5 files changed, 211 insertions, 4 deletions
diff --git a/include/asm-generic/memory_model.h b/include/asm-generic/memory_model.h
index 30d8d33491dd..52226e14bd7d 100644
--- a/include/asm-generic/memory_model.h
+++ b/include/asm-generic/memory_model.h
@@ -46,6 +46,12 @@
         __pgdat->node_start_pfn;                                       \
 })
+#elif defined(CONFIG_SPARSEMEM_VMEMMAP)
+/* memmap is virtually contigious.  */
+#define __pfn_to_page(pfn)      (vmemmap + (pfn))
+#define __page_to_pfn(page)     ((page) - vmemmap)
 #elif defined(CONFIG_SPARSEMEM)
 /*
 * Note: section's mem_map is encorded to reflect its start_pfn.
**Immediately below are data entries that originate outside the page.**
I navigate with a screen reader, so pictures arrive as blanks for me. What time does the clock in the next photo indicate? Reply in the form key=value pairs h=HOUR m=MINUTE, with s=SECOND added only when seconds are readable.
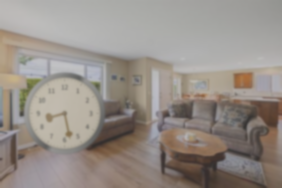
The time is h=8 m=28
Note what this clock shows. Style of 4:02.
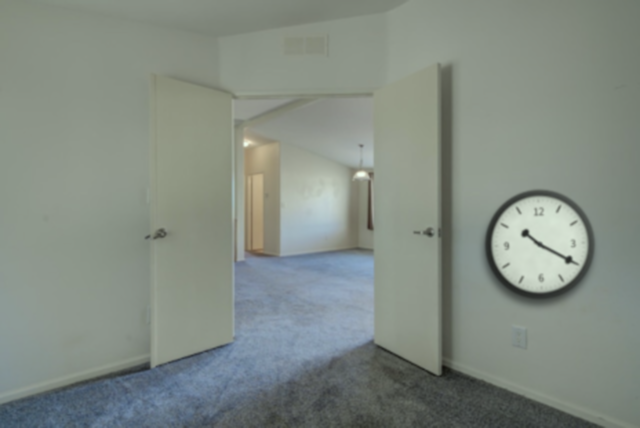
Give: 10:20
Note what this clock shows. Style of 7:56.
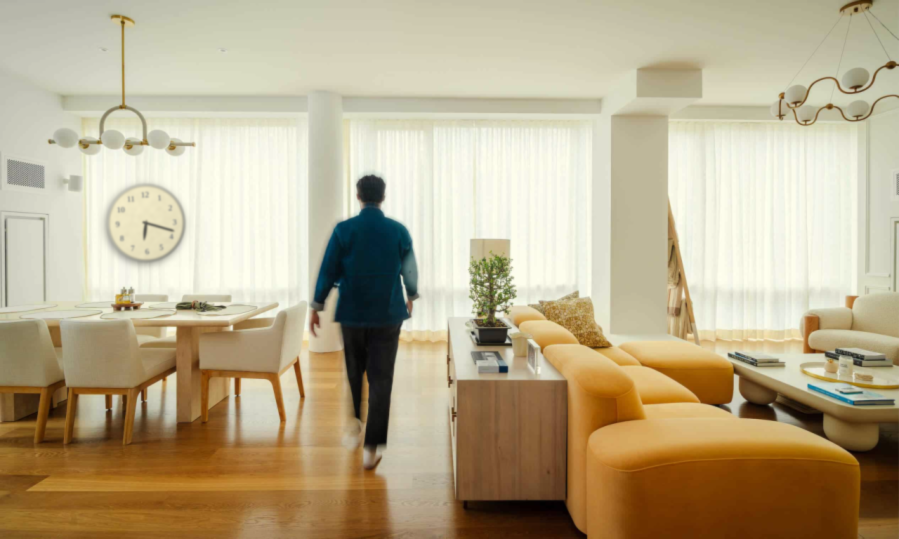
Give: 6:18
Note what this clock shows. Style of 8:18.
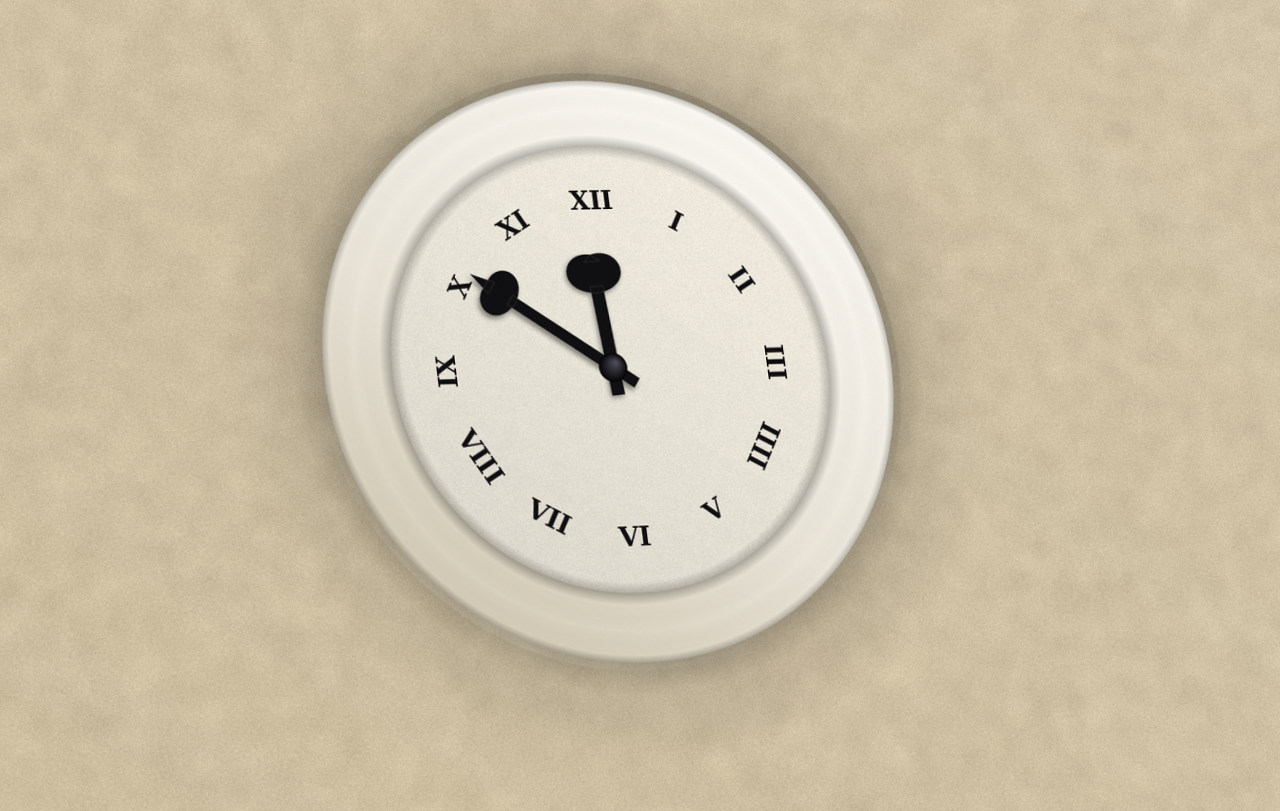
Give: 11:51
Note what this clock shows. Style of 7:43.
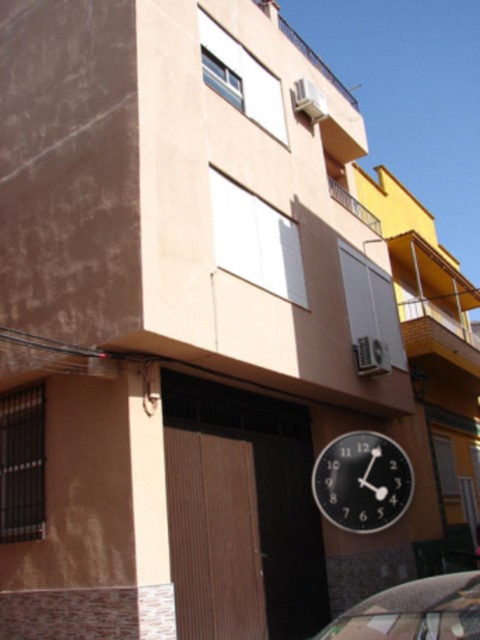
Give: 4:04
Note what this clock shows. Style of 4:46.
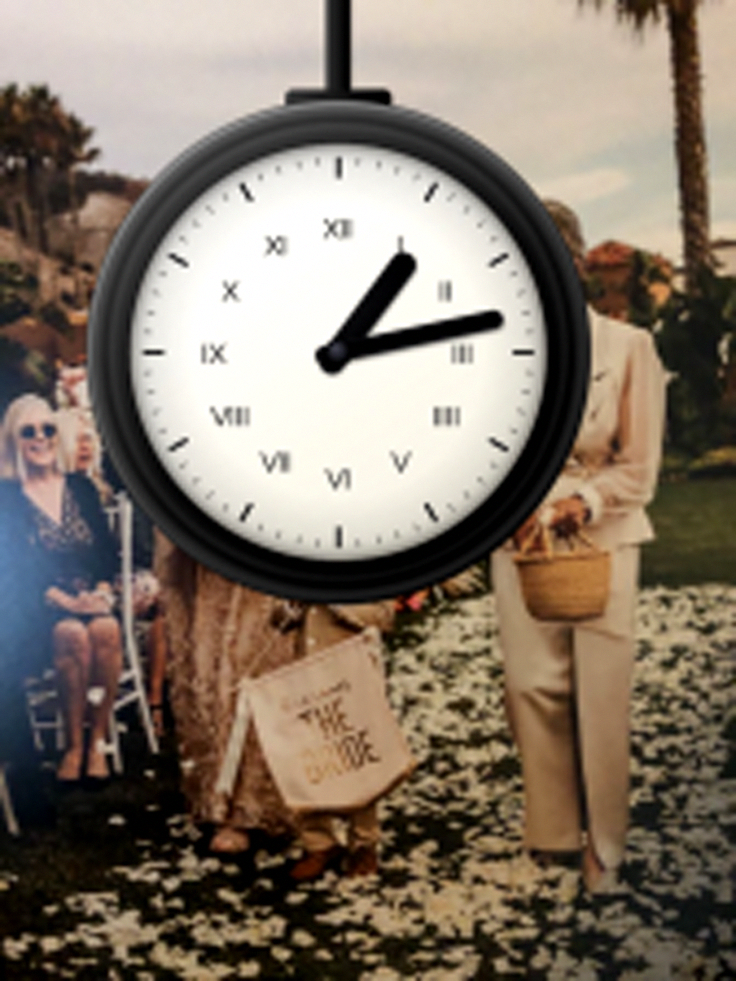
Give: 1:13
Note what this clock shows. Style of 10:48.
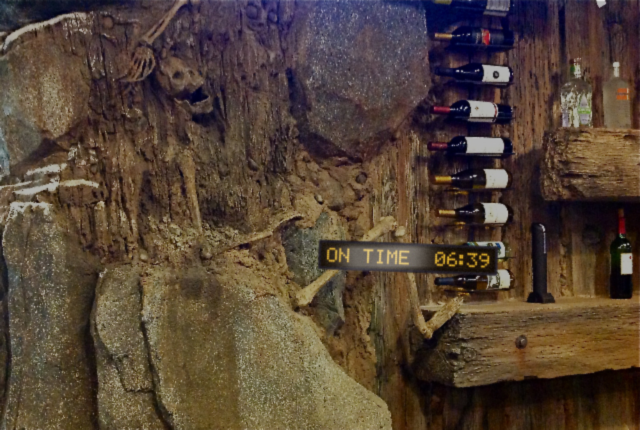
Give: 6:39
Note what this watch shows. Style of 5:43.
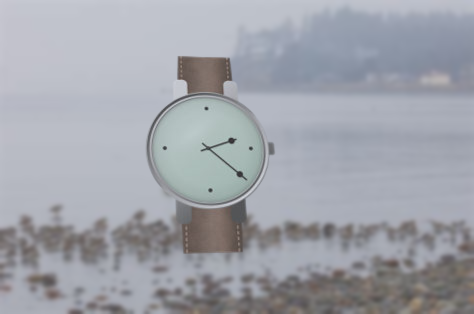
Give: 2:22
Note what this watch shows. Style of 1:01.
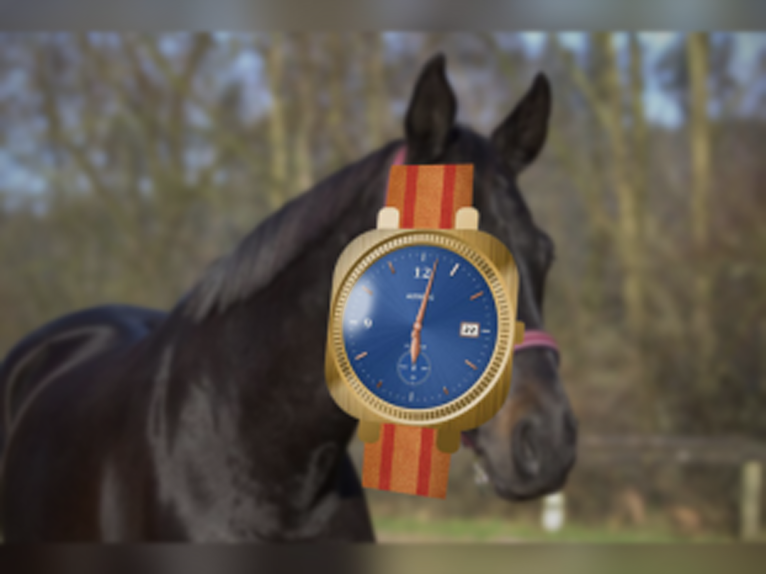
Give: 6:02
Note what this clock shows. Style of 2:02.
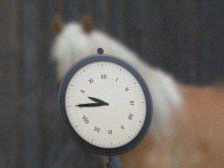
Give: 9:45
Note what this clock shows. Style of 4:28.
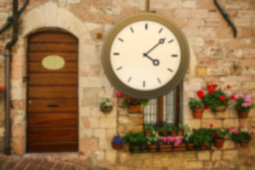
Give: 4:08
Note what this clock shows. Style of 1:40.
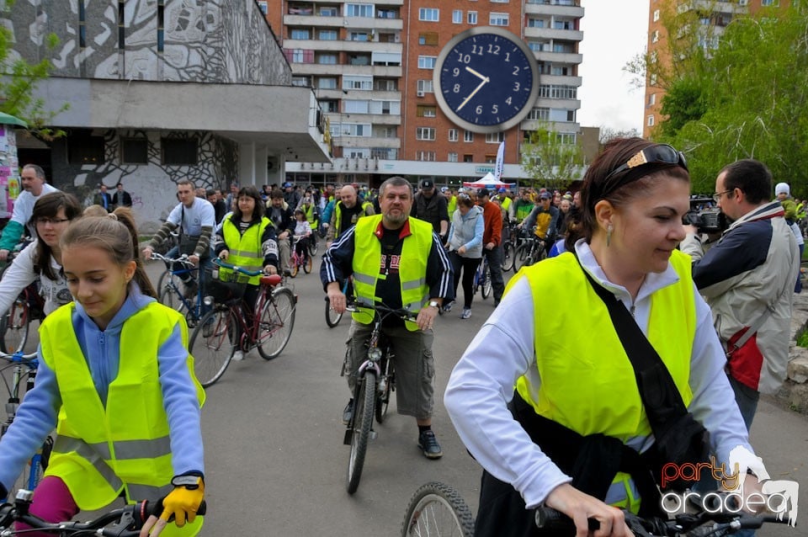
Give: 9:35
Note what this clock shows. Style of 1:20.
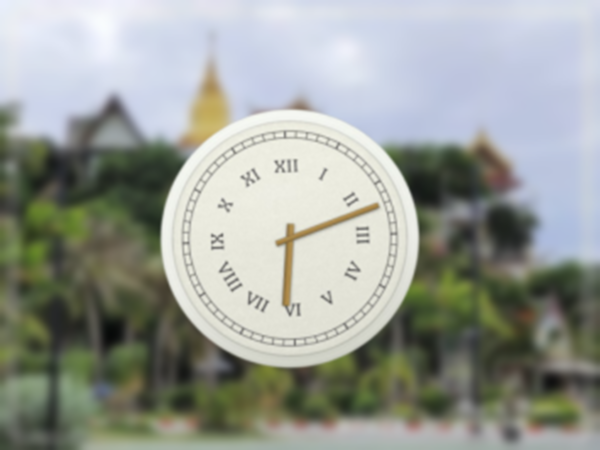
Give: 6:12
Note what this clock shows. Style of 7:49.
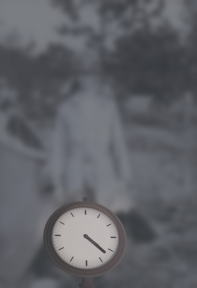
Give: 4:22
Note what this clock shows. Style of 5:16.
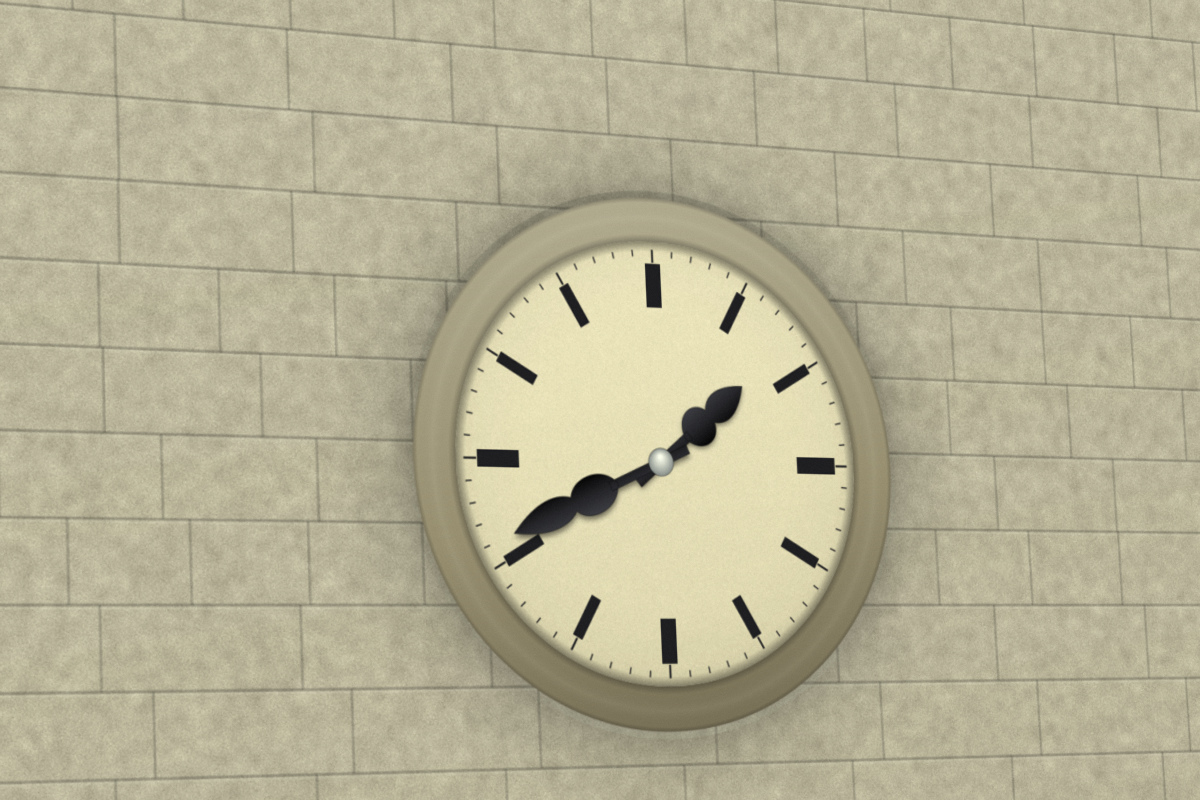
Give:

diff --git a/include/linux/mm.h b/include/linux/mm.h
index 1692dd6cb915..d216abbd0574 100644
--- a/include/linux/mm.h
+++ b/include/linux/mm.h
@@ -1218,5 +1218,11 @@ extern int randomize_va_space;
 const char * arch_vma_name(struct vm_area_struct *vma);
+struct page *sparse_early_mem_map_populate(unsigned long pnum, int nid);
+int vmemmap_populate(struct page *start_page, unsigned long pages, int node);
+int vmemmap_populate_pmd(pud_t *, unsigned long, unsigned long, int);
+void *vmemmap_alloc_block(unsigned long size, int node);
+void vmemmap_verify(pte_t *, int, unsigned long, unsigned long);
 #endif /* __KERNEL__ */
 #endif /* _LINUX_MM_H */
diff --git a/mm/Makefile b/mm/Makefile
index 245e33ab00c4..d28f63e05b46 100644
--- a/mm/Makefile
+++ b/mm/Makefile
@@ -18,6 +18,7 @@ obj-$(CONFIG_SWAP)	+= page_io.o swap_state.o swapfile.o thrash.o
 obj-$(CONFIG_HUGETLBFS) += hugetlb.o
 obj-$(CONFIG_NUMA)      += mempolicy.o
 obj-$(CONFIG_SPARSEMEM) += sparse.o
+obj-$(CONFIG_SPARSEMEM_VMEMMAP) += sparse-vmemmap.o
 obj-$(CONFIG_SHMEM) += shmem.o
 obj-$(CONFIG_TMPFS_POSIX_ACL) += shmem_acl.o
 obj-$(CONFIG_TINY_SHMEM) += tiny-shmem.o
diff --git a/mm/sparse-vmemmap.c b/mm/sparse-vmemmap.c
new file mode 100644
index 000000000000..7bb7a4b96d74
--- /dev/null
+++ b/mm/sparse-vmemmap.c
@@ -0,0 +1,181 @@
+/*
+ * Virtual Memory Map support
+ *
+ * (C) 2007 sgi. Christoph Lameter <clameter@sgi.com>.
+ *
+ * Virtual memory maps allow VM primitives pfn_to_page, page_to_pfn,
+ * virt_to_page, page_address() to be implemented as a base offset
+ * calculation without memory access.
+ *
+ * However, virtual mappings need a page table and TLBs. Many Linux
+ * architectures already map their physical space using 1-1 mappings
+ * via TLBs. For those arches the virtual memmory map is essentially
+ * for free if we use the same page size as the 1-1 mappings. In that
+ * case the overhead consists of a few additional pages that are
+ * allocated to create a view of memory for vmemmap.
+ *
+ * Special Kconfig settings:
+ *
+ * CONFIG_ARCH_POPULATES_SPARSEMEM_VMEMMAP
+ *
+ *      The architecture has its own functions to populate the memory
+ *      map and provides a vmemmap_populate function.
+ *
+ * CONFIG_ARCH_POPULATES_SPARSEMEM_VMEMMAP_PMD
+ *
+ *      The architecture provides functions to populate the pmd level
+ *      of the vmemmap mappings.  Allowing mappings using large pages
+ *      where available.
+ *
+ *      If neither are set then PAGE_SIZE mappings are generated which
+ *      require one PTE/TLB per PAGE_SIZE chunk of the virtual memory map.
+ */
+#include <linux/mm.h>
+#include <linux/mmzone.h>
+#include <linux/bootmem.h>
+#include <linux/highmem.h>
+#include <linux/module.h>
+#include <linux/spinlock.h>
+#include <linux/vmalloc.h>
+#include <asm/dma.h>
+#include <asm/pgalloc.h>
+#include <asm/pgtable.h>
+/*
+ * Allocate a block of memory to be used to back the virtual memory map
+ * or to back the page tables that are used to create the mapping.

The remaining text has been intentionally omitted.